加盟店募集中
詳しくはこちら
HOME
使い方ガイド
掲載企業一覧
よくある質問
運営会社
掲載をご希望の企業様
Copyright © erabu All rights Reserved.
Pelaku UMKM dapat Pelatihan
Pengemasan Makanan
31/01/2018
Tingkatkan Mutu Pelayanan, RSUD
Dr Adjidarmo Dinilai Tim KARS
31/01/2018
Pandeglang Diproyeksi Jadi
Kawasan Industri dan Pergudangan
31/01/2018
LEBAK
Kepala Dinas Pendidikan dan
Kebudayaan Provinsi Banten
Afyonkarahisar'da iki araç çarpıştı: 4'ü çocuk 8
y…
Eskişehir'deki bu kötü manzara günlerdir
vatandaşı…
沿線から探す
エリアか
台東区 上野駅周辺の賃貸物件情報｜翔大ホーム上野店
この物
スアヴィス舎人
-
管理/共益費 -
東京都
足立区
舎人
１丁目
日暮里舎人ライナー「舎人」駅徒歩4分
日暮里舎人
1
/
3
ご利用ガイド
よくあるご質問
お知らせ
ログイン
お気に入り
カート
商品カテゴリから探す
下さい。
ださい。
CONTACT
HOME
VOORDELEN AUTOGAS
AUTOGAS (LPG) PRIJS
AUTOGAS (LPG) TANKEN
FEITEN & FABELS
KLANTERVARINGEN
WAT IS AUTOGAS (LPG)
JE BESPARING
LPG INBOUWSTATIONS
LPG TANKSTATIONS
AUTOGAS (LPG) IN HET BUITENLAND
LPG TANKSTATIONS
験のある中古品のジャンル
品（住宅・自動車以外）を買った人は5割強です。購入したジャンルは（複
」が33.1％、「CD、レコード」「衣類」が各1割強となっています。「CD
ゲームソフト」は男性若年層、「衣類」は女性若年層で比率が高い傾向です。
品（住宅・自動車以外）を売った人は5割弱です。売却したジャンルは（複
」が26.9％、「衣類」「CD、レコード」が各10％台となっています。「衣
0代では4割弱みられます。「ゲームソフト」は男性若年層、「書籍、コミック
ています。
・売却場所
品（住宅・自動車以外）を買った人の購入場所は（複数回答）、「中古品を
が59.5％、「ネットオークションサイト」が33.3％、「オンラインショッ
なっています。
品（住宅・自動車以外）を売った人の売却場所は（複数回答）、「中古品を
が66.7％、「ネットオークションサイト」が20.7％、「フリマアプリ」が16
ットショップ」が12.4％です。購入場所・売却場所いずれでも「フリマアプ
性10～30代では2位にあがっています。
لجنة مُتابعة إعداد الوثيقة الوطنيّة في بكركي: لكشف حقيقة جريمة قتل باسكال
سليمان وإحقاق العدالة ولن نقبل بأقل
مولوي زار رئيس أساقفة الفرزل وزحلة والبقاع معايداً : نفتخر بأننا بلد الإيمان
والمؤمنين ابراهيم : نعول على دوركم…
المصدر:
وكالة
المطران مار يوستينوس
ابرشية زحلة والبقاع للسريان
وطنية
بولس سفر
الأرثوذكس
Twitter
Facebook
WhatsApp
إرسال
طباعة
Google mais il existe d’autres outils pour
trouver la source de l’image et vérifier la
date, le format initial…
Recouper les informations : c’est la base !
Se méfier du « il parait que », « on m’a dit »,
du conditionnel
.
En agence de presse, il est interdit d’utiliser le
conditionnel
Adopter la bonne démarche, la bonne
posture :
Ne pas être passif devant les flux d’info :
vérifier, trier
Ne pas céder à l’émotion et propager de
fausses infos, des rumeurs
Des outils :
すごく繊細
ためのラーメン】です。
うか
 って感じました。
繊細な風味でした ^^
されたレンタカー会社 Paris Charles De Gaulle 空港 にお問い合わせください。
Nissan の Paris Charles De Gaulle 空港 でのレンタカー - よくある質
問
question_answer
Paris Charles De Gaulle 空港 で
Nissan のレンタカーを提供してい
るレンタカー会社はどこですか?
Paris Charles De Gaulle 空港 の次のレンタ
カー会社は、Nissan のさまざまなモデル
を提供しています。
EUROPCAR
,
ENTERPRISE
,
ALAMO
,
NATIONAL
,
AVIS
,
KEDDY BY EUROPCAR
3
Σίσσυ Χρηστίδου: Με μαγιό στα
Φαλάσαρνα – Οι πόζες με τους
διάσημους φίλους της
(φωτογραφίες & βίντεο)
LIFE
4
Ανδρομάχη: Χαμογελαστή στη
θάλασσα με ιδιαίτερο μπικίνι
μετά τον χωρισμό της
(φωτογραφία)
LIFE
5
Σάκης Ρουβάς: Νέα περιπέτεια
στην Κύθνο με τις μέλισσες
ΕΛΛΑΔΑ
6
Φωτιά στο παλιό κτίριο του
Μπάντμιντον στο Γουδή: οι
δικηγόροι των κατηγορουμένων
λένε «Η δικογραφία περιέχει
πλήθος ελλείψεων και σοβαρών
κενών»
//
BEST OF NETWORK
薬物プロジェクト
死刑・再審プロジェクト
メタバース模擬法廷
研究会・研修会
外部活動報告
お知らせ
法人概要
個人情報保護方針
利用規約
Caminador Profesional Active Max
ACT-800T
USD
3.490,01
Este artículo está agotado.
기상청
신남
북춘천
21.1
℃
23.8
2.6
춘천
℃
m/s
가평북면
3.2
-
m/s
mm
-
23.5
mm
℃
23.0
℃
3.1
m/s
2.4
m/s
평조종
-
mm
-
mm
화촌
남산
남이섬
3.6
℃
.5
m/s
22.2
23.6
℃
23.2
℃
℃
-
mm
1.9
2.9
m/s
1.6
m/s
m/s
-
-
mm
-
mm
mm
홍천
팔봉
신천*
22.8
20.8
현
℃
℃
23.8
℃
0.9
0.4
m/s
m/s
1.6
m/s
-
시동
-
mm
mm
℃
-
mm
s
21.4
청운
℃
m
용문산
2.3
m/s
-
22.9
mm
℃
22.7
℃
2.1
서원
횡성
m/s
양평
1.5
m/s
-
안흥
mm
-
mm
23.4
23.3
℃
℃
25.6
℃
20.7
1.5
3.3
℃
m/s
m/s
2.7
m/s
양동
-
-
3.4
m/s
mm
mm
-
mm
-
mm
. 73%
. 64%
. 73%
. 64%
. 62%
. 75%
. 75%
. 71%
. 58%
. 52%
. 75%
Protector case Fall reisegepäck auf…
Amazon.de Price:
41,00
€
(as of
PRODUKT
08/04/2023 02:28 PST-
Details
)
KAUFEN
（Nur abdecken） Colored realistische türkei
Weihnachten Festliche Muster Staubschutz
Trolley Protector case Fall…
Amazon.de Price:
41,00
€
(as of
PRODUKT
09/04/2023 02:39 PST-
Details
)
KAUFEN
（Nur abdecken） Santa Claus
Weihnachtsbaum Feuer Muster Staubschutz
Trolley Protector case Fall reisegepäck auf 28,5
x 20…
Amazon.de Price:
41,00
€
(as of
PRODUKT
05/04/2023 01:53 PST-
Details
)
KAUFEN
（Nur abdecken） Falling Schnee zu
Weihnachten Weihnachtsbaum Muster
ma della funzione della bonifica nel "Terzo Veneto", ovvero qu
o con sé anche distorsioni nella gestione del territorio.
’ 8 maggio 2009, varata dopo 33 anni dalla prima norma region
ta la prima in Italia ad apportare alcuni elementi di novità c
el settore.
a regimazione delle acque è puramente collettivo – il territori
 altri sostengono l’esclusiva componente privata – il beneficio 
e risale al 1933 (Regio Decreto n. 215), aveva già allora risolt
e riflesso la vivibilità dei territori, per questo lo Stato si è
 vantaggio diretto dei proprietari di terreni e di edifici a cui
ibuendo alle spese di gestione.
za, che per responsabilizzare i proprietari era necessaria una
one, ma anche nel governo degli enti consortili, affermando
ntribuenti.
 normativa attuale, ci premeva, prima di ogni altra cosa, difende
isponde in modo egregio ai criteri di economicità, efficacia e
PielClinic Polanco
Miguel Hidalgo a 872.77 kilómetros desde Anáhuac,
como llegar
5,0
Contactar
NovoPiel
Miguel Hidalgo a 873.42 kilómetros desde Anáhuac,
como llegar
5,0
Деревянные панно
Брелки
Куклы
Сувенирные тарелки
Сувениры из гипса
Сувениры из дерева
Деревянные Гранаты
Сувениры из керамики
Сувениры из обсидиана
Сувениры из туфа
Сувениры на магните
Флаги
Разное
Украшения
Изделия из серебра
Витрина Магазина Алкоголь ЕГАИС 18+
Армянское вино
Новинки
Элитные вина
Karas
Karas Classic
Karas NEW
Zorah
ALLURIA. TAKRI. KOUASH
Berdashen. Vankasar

——————————

Lines from the first one above through the line containing "date, le format initial…" are to be retyped exactly, both included, and nothing more.

◆ Answer for this exercise ◆
加盟店募集中
詳しくはこちら
HOME
使い方ガイド
掲載企業一覧
よくある質問
運営会社
掲載をご希望の企業様
Copyright © erabu All rights Reserved.
Pelaku UMKM dapat Pelatihan
Pengemasan Makanan
31/01/2018
Tingkatkan Mutu Pelayanan, RSUD
Dr Adjidarmo Dinilai Tim KARS
31/01/2018
Pandeglang Diproyeksi Jadi
Kawasan Industri dan Pergudangan
31/01/2018
LEBAK
Kepala Dinas Pendidikan dan
Kebudayaan Provinsi Banten
Afyonkarahisar'da iki araç çarpıştı: 4'ü çocuk 8
y…
Eskişehir'deki bu kötü manzara günlerdir
vatandaşı…
沿線から探す
エリアか
台東区 上野駅周辺の賃貸物件情報｜翔大ホーム上野店
この物
スアヴィス舎人
-
管理/共益費 -
東京都
足立区
舎人
１丁目
日暮里舎人ライナー「舎人」駅徒歩4分
日暮里舎人
1
/
3
ご利用ガイド
よくあるご質問
お知らせ
ログイン
お気に入り
カート
商品カテゴリから探す
下さい。
ださい。
CONTACT
HOME
VOORDELEN AUTOGAS
AUTOGAS (LPG) PRIJS
AUTOGAS (LPG) TANKEN
FEITEN & FABELS
KLANTERVARINGEN
WAT IS AUTOGAS (LPG)
JE BESPARING
LPG INBOUWSTATIONS
LPG TANKSTATIONS
AUTOGAS (LPG) IN HET BUITENLAND
LPG TANKSTATIONS
験のある中古品のジャンル
品（住宅・自動車以外）を買った人は5割強です。購入したジャンルは（複
」が33.1％、「CD、レコード」「衣類」が各1割強となっています。「CD
ゲームソフト」は男性若年層、「衣類」は女性若年層で比率が高い傾向です。
品（住宅・自動車以外）を売った人は5割弱です。売却したジャンルは（複
」が26.9％、「衣類」「CD、レコード」が各10％台となっています。「衣
0代では4割弱みられます。「ゲームソフト」は男性若年層、「書籍、コミック
ています。
・売却場所
品（住宅・自動車以外）を買った人の購入場所は（複数回答）、「中古品を
が59.5％、「ネットオークションサイト」が33.3％、「オンラインショッ
なっています。
品（住宅・自動車以外）を売った人の売却場所は（複数回答）、「中古品を
が66.7％、「ネットオークションサイト」が20.7％、「フリマアプリ」が16
ットショップ」が12.4％です。購入場所・売却場所いずれでも「フリマアプ
性10～30代では2位にあがっています。
لجنة مُتابعة إعداد الوثيقة الوطنيّة في بكركي: لكشف حقيقة جريمة قتل باسكال
سليمان وإحقاق العدالة ولن نقبل بأقل
مولوي زار رئيس أساقفة الفرزل وزحلة والبقاع معايداً : نفتخر بأننا بلد الإيمان
والمؤمنين ابراهيم : نعول على دوركم…
المصدر:
وكالة
المطران مار يوستينوس
ابرشية زحلة والبقاع للسريان
وطنية
بولس سفر
الأرثوذكس
Twitter
Facebook
WhatsApp
إرسال
طباعة
Google mais il existe d’autres outils pour
trouver la source de l’image et vérifier la
date, le format initial…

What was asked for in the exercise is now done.